The Syrian Observatory For Human Rights

Under facilitation by Lebanese Hezbollah | Cars with Lebanese number plates swamps Homs city

Homs city and surrounding villages have experienced prevalence of modern cars since early 2024.

 

SOHR activists in Homs have confirmed the prevalence of cars with Lebanese number plates in the neighbourhoods of Homs city, especially the neighbourhoods whose residents support the Syrian regime and which regime soldiers and officers hail from, such as Al-Zahraa, Wadi and Al-Muhajereen.

 

SOHR activists have reported that those cars have suddenly “invaded” Homs city, where they are transported to Homs in two ways.

 

The first way is to bring in such cars through unofficial crossings between Lebanon and Syria under supervision of military commanders of the Lebanese Hezbollah. The second way is manifested in transporting the cars through the official border crossing of Dabosah, after obtaining visit cards valid for six months in return for sums of money estimated to be 35 USD each car.

 

Speaking to SOHR, the owner of an auto office in Al-Sitteen street in a pro-regime neighbourhood “the price of cars in Syria has reached to a level unaffordable by the most residents who want to buy a car; this spurred influential member of Hezbollah to work on facilitating the crossing of cars from Lebanon through both unofficial crossings and Dabosah official border crossing. For example, the price of a Mercedes 300 exceeds 350,000,000 SYP, equivalent to 22,000 USD, on Homs markets, at a time when a resident can get a Mercedes 300 for no more than 90,000,000 SYP, equivalent to 6,000 USD, with the help of Hezbollah. The considerable gab between the price of cars in Syria and Lebanon has spurred a large number of officers to get cars brought from Lebanon. The owners of cars brought from Lebanon are not liable to get state-subsidised fuel, like the owners of other private cars in Syria. However, regime officers who have cars brought from Lebanon are able to get subsidised petrol by devious means in the centres of their service, so they have never cared about securing the needed fuel.
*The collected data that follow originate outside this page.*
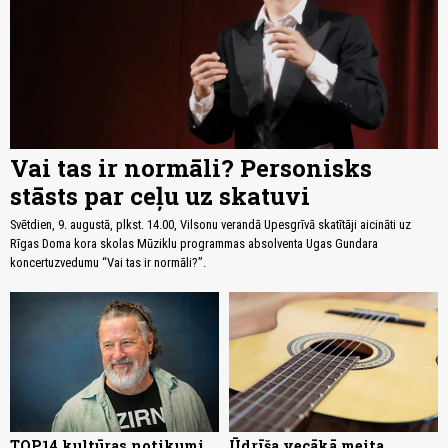
Vai tas ir normāli? Personisks
stāsts par ceļu uz skatuvi
Svētdien, 9. augustā, plkst. 14.00, Vilsonu verandā Upesgrīvā skatītāji aicināti uz
Rīgas Doma kora skolas Mūziklu programmas absolventa Ugas Gundara
koncertuzvedumu “Vai tas ir normāli?”.
TOP14 kultūras notikumi
Ūdrīša vecākā meita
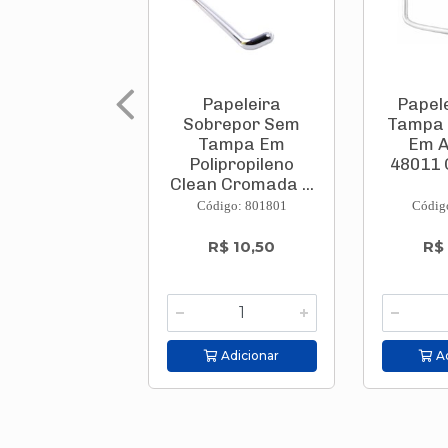
Papeleira
Papel
Sobrepor Sem
Tampa 
Tampa Em
Em A
Polipropileno
48011 
Clean Cromada ...
Código: 801801
Códig
R$ 10,50
R$
Adicionar
Ad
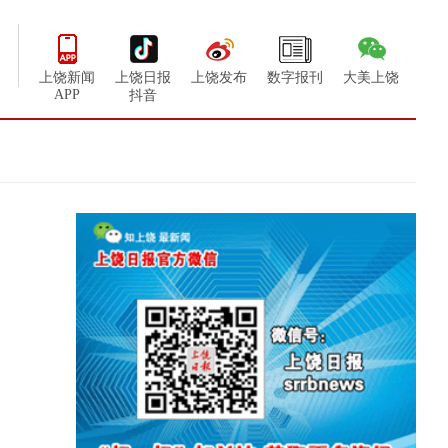
上饶新闻
上饶日报
上饶发布
数字报刊
大美上饶
APP
抖音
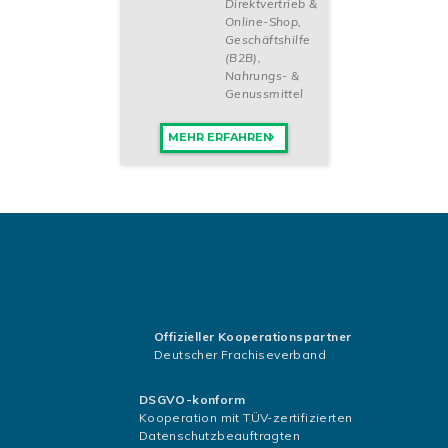
Direktvertrieb &
Online-Shop
,
Geschäftshilfe
(B2B)
,
Nahrungs- &
Genussmittel
MEHR ERFAHREN
Offizieller Kooperationspartner
Deutscher Frachiseverband
DSGVO-konform
Kooperation mit TÜV-zertifizierten
Datenschutzbeauftragten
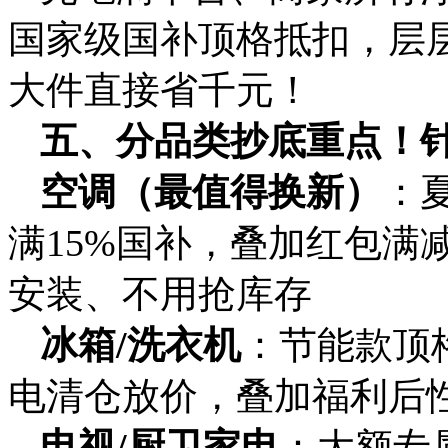
国家级国补顶格抵扣，层
大件直接省千元！
五、分品类抄底重点！
空调（最值得换新）
：
满15%国补，叠加红包满
安装、不用抢库存
冰箱/洗衣机
：节能款顶格
电清仓放价，叠加福利后
电视/厨卫家电
：大额专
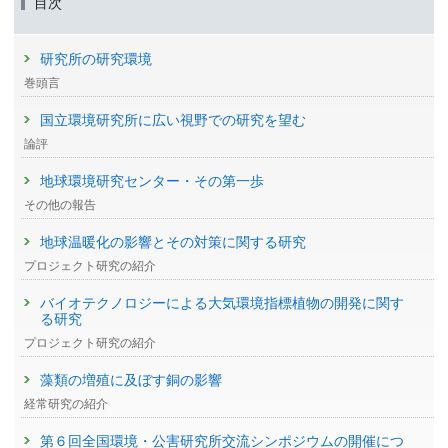
目次
研究所の研究環境
巻頭言
国立環境研究所に広い視野での研究を望む
論評
地球環境研究センター・その第一歩
その他の報告
地球温暖化の影響とその対策に関する研究
プロジェクト研究の紹介
バイオテクノロジーによる大気環境指標植物の開発に関す
る研究
プロジェクト研究の紹介
藻類の増殖に及ぼす銅の影響
経常研究の紹介
第６回全国環境・公害研究所交流シンポジウムの開催につ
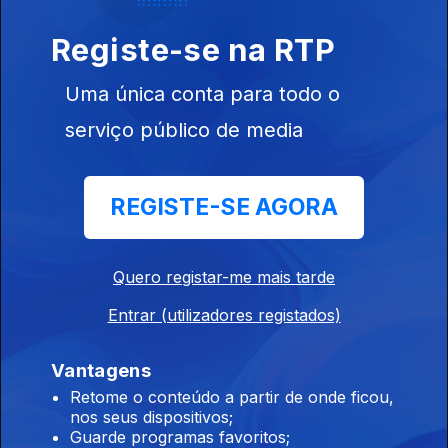
Registe-se na RTP
Uma única conta para todo o
Ep. 10
serviço público de media
19 mai. 2020
Critical
Software
REGISTE-SE AGORA
Quero registar-me mais tarde
Ep. 9
12 mai. 2020
Entrar (utilizadores registados)
Corticeira
Amorim
Vantagens
Retome o conteúdo a partir de onde ficou,
nos seus dispositivos;
Guarde programas favoritos;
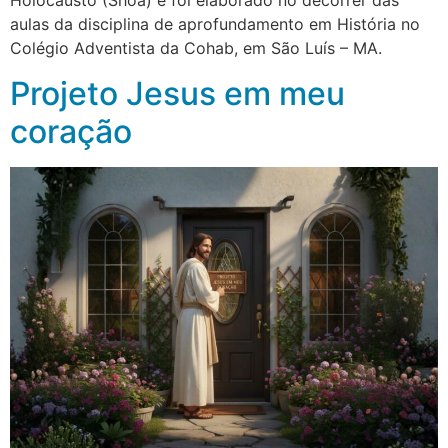
Holocausto (Shoá) e foi elaborado no decorrer das
aulas da disciplina de aprofundamento em História no
Colégio Adventista da Cohab, em São Luís – MA.
Projeto Jesus em meu
coração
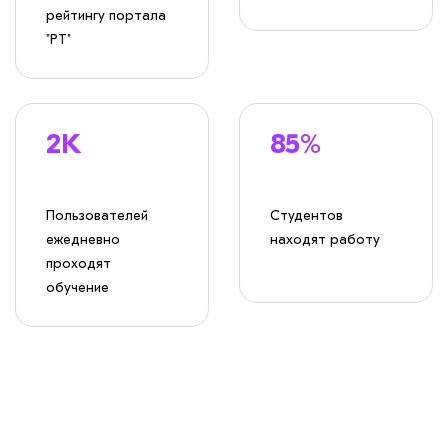
рейтингу портала
"РТ"
2K
85%
Пользователей
Студентов
ежедневно
находят работу
проходят
обучение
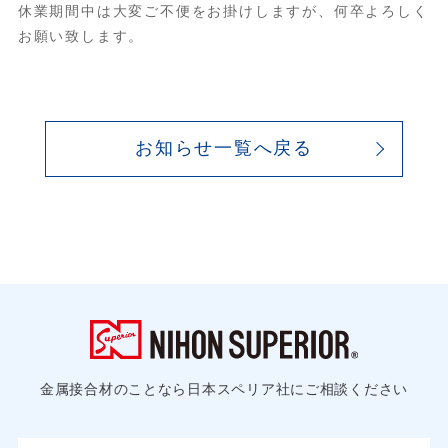
休業期間中は大変ご不便をお掛けしますが、何卒よろしく
お願い致します。
お知らせ一覧へ戻る
金属接合材のことなら日本スペリア社にご相談ください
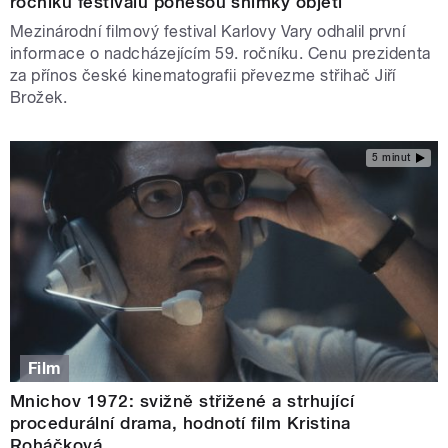
ročníku festivalu ponesou snímky objetí
Mezinárodní filmový festival Karlovy Vary odhalil první
informace o nadcházejícím 59. ročníku. Cenu prezidenta
za přínos české kinematografii převezme střihač Jiří
Brožek.
5 minut
Film
Mnichov 1972: svižně střižené a strhující
procedurální drama, hodnotí film Kristina
Roháčková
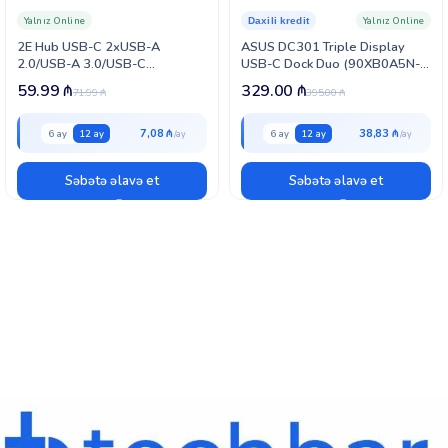
Yalnız Online
Yalnız Online
Daxili kredit
2E Hub USB-С 2хUSB-A
ASUS DC301 Triple Display
2.0/USB-A 3.0/USB-C
USB-C Dock Duo (90XB0A5N-
PD/HDMI/Ethernet, 0.15m,
BDS010)
59.99
₼
329.00
₼
71.99
₼
395.00
₼
silver (2EW-2684)
7,08 ₼
38,83 ₼
6 ay
12 ay
6 ay
12 ay
Səbətə əlavə et
Səbətə əlavə et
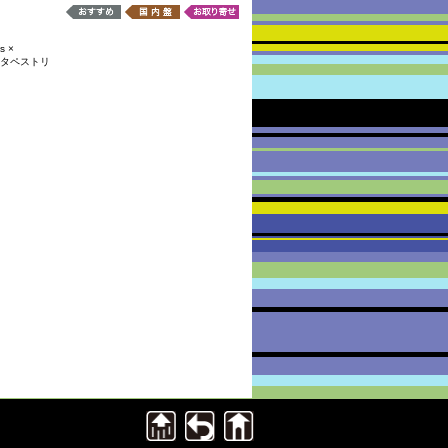
s ×
弦のタペストリ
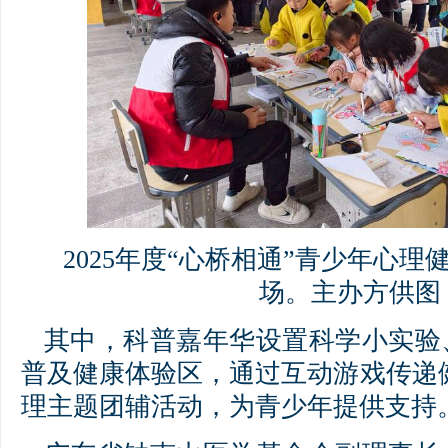
2025年度“心桥相通”青少年心
场。主办方供图
其中，科普嘉年华设置科学小实验
普及健康体验区，通过互动游戏传递
理主题团辅活动，为青少年提供支持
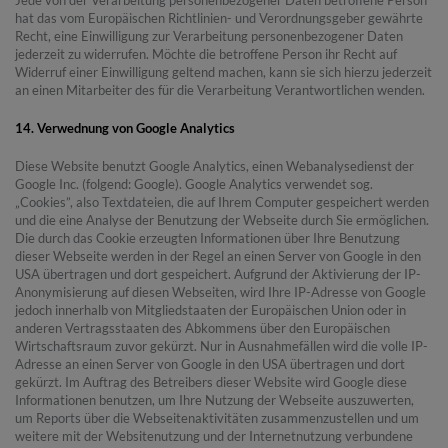
hat das vom Europäischen Richtlinien- und Verordnungsgeber gewährte
Recht, eine Einwilligung zur Verarbeitung personenbezogener Daten
jederzeit zu widerrufen. Möchte die betroffene Person ihr Recht auf
Widerruf einer Einwilligung geltend machen, kann sie sich hierzu jederzeit
an einen Mitarbeiter des für die Verarbeitung Verantwortlichen wenden.
14. Verwednung von Google Analytics
Diese Website benutzt Google Analytics, einen Webanalysedienst der
Google Inc. (folgend: Google). Google Analytics verwendet sog.
„Cookies”, also Textdateien, die auf Ihrem Computer gespeichert werden
und die eine Analyse der Benutzung der Webseite durch Sie ermöglichen.
Die durch das Cookie erzeugten Informationen über Ihre Benutzung
dieser Webseite werden in der Regel an einen Server von Google in den
USA übertragen und dort gespeichert. Aufgrund der Aktivierung der IP-
Anonymisierung auf diesen Webseiten, wird Ihre IP-Adresse von Google
jedoch innerhalb von Mitgliedstaaten der Europäischen Union oder in
anderen Vertragsstaaten des Abkommens über den Europäischen
Wirtschaftsraum zuvor gekürzt. Nur in Ausnahmefällen wird die volle IP-
Adresse an einen Server von Google in den USA übertragen und dort
gekürzt. Im Auftrag des Betreibers dieser Website wird Google diese
Informationen benutzen, um Ihre Nutzung der Webseite auszuwerten,
um Reports über die Webseitenaktivitäten zusammenzustellen und um
weitere mit der Websitenutzung und der Internetnutzung verbundene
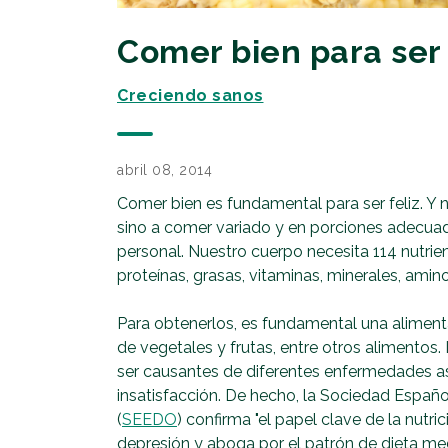
Comer bien para ser 
Creciendo sanos
abril 08, 2014
Comer bien es fundamental para ser feliz. Y 
sino a comer variado y en porciones adecua
personal. Nuestro cuerpo necesita 114 nutrien
proteínas, grasas, vitaminas, minerales, amino
Para obtenerlos, es fundamental una alimenta
de vegetales y frutas, entre otros alimentos
ser causantes de diferentes enfermedades a
insatisfacción. De hecho, la Sociedad Españo
(
SEEDO
) confirma "el papel clave de la nutri
depresión y aboga por el patrón de dieta m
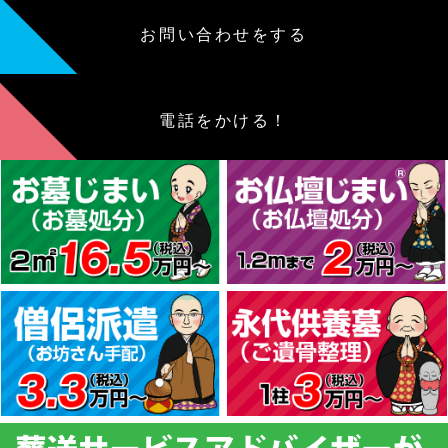
お問い合わせをする
電話をかける！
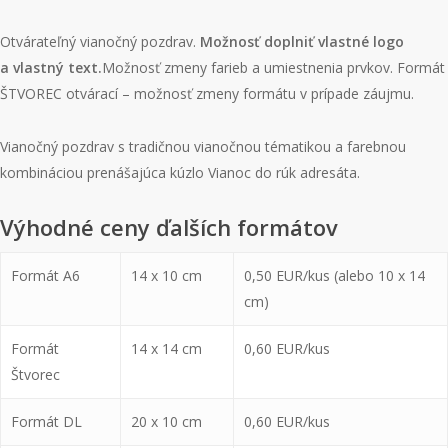
Otvárateľný vianočný pozdrav.
Možnosť doplniť vlastné logo
a vlastný text.
Možnosť zmeny farieb a umiestnenia prvkov. Formát
ŠTVOREC otvárací – možnosť zmeny formátu v prípade záujmu.
Vianočný pozdrav s tradičnou vianočnou tématikou a farebnou
kombináciou prenášajúca kúzlo Vianoc do rúk adresáta.
Výhodné ceny ďalších formátov
Formát A6
14 x 10 cm
0,50 EUR/kus (alebo 10 x 14
cm)
Formát
14 x 14 cm
0,60 EUR/kus
Štvorec
Formát DL
20 x 10 cm
0,60 EUR/kus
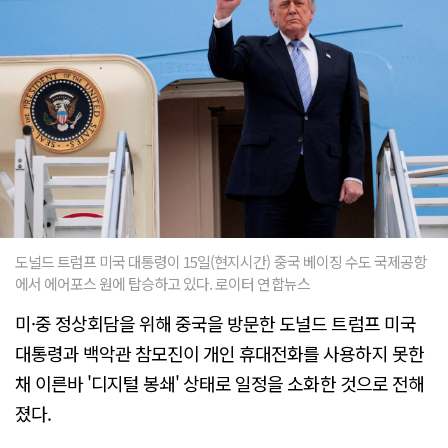
도널드 트럼프 미국 대통령이 15일(현지시간) 중국 베이징 수도 국제공항
에서 에어포스 원에 탑승하고 있다. 로이터 연합뉴스
미·중 정상회담을 위해 중국을 방문한 도널드 트럼프 미국
대통령과 백악관 참모진이 개인 휴대전화를 사용하지 못한
채 이른바 '디지털 봉쇄' 상태로 일정을 소화한 것으로 전해
졌다.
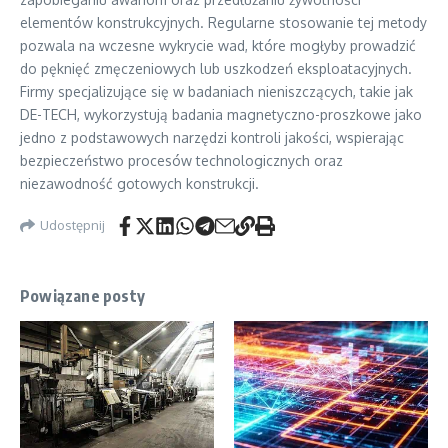
elementów konstrukcyjnych. Regularne stosowanie tej metody
pozwala na wczesne wykrycie wad, które mogłyby prowadzić
do pęknięć zmęczeniowych lub uszkodzeń eksploatacyjnych.
Firmy specjalizujące się w badaniach nieniszczących, takie jak
DE-TECH, wykorzystują badania magnetyczno-proszkowe jako
jedno z podstawowych narzędzi kontroli jakości, wspierając
bezpieczeństwo procesów technologicznych oraz
niezawodność gotowych konstrukcji.
Udostępnij
Powiązane posty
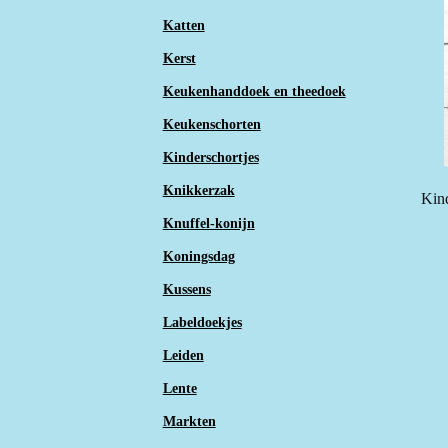
Katten
Kerst
Keukenhanddoek en theedoek
Keukenschorten
Kinderschortjes
Knikkerzak
Kind
Knuffel-konijn
Koningsdag
Kussens
Labeldoekjes
Leiden
Lente
Markten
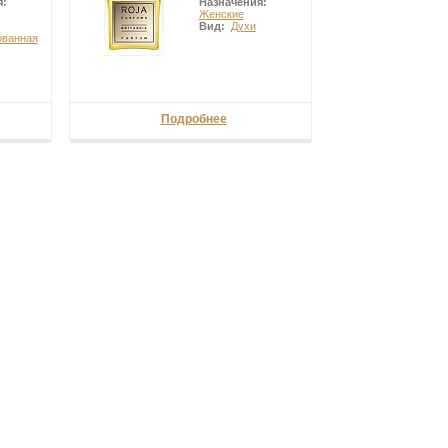
я:
Назначения:
Женские
Вид:
Духи
ванная
Подробнее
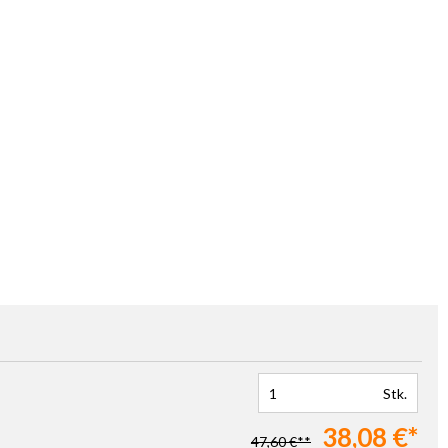
Stk.
38,08 €*
47,60 €**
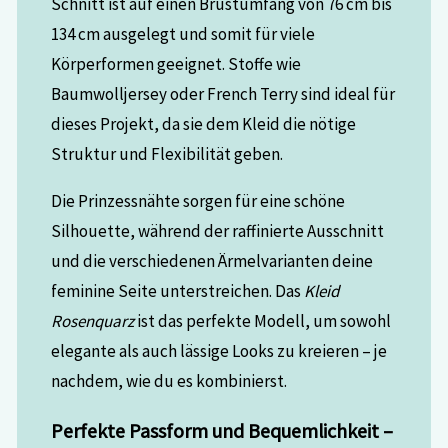
Schnitt ist auf einen Brustumfang von 76 cm bis
134 cm ausgelegt und somit für viele
Körperformen geeignet. Stoffe wie
Baumwolljersey oder French Terry sind ideal für
dieses Projekt, da sie dem Kleid die nötige
Struktur und Flexibilität geben.
Die Prinzessnähte sorgen für eine schöne
Silhouette, während der raffinierte Ausschnitt
und die verschiedenen Ärmelvarianten deine
feminine Seite unterstreichen. Das
Kleid
Rosenquarz
ist das perfekte Modell, um sowohl
elegante als auch lässige Looks zu kreieren – je
nachdem, wie du es kombinierst.
Perfekte Passform und Bequemlichkeit –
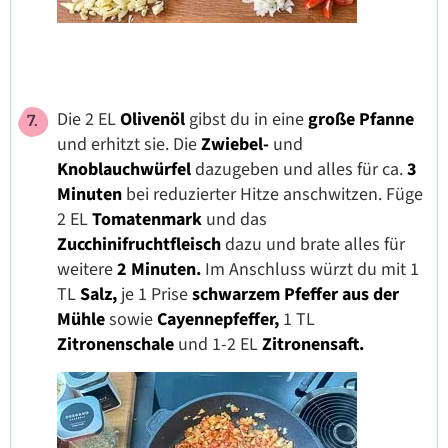
Die 2 EL
Olivenöl
gibst du in eine
große Pfanne
und erhitzt sie. Die
Zwiebel-
und
Knoblauchwürfel
dazugeben und alles für ca.
3
Minuten
bei reduzierter Hitze anschwitzen. Füge
2 EL
Tomatenmark
und das
Zucchinifruchtfleisch
dazu und brate alles für
weitere
2 Minuten.
Im Anschluss würzt du mit 1
TL
Salz,
je 1 Prise
schwarzem
Pfeffer aus der
Mühle
sowie
Cayennepfeffer,
1 TL
Zitronenschale
und 1-2 EL
Zitronensaft.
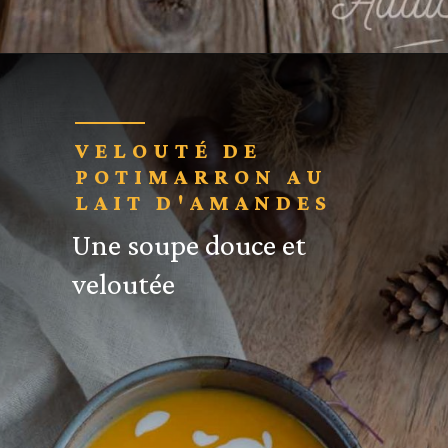
Ouverture
https://cuisine-addict.com/minestrone-hiver-courge/
VELOUTÉ DE
POTIMARRON AU
LAIT D'AMANDES
Une soupe douce et
veloutée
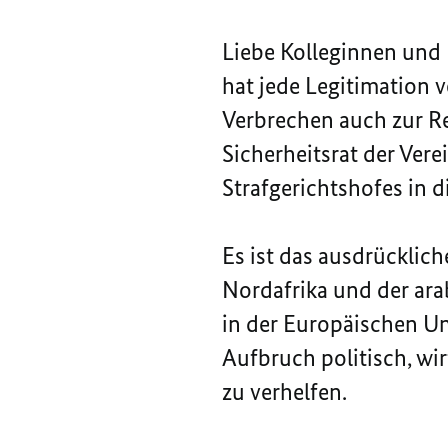
Liebe Kolleginnen und 
hat jede Legitimation v
Verbrechen auch zur Re
Sicherheitsrat der Vere
Strafgerichtshofes in
Es ist das ausdrücklic
Nordafrika und der ara
in der Europäischen Un
Aufbruch politisch, wi
zu verhelfen.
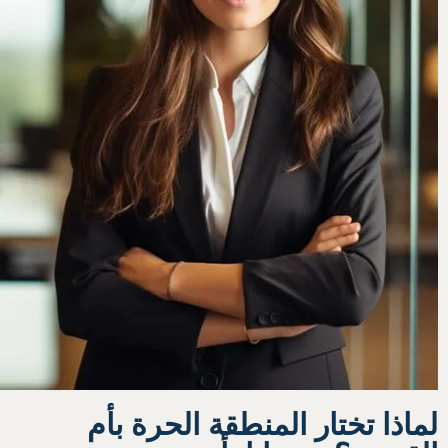
لماذا تختار المنطقة الحرة بأم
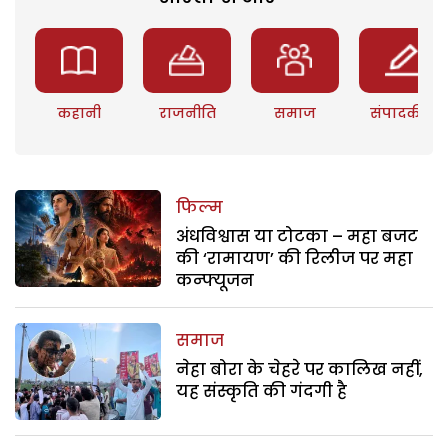
कहानी
राजनीति
समाज
संपादकीय
फिल्म
अंधविश्वास या टोटका – महा बजट
की ‘रामायण’ की रिलीज पर महा
कन्फ्यूजन
समाज
नेहा बोरा के चेहरे पर कालिख नहीं,
यह संस्कृति की गंदगी है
Moreover, those officers enjoy immunity according to which officers are not stopped by patrols of traffic police and military checkpoints deployed in Homs city and its outskirts.”

 

On the other hand, SOHR activists have reported that the cars with Lebanese number plates, which are brought into Syria via informal crossings, are used in rural areas in Homs province, where their owners are not obligated to cross through checkpoints or travel on main roads where they may be stopped by police patrols.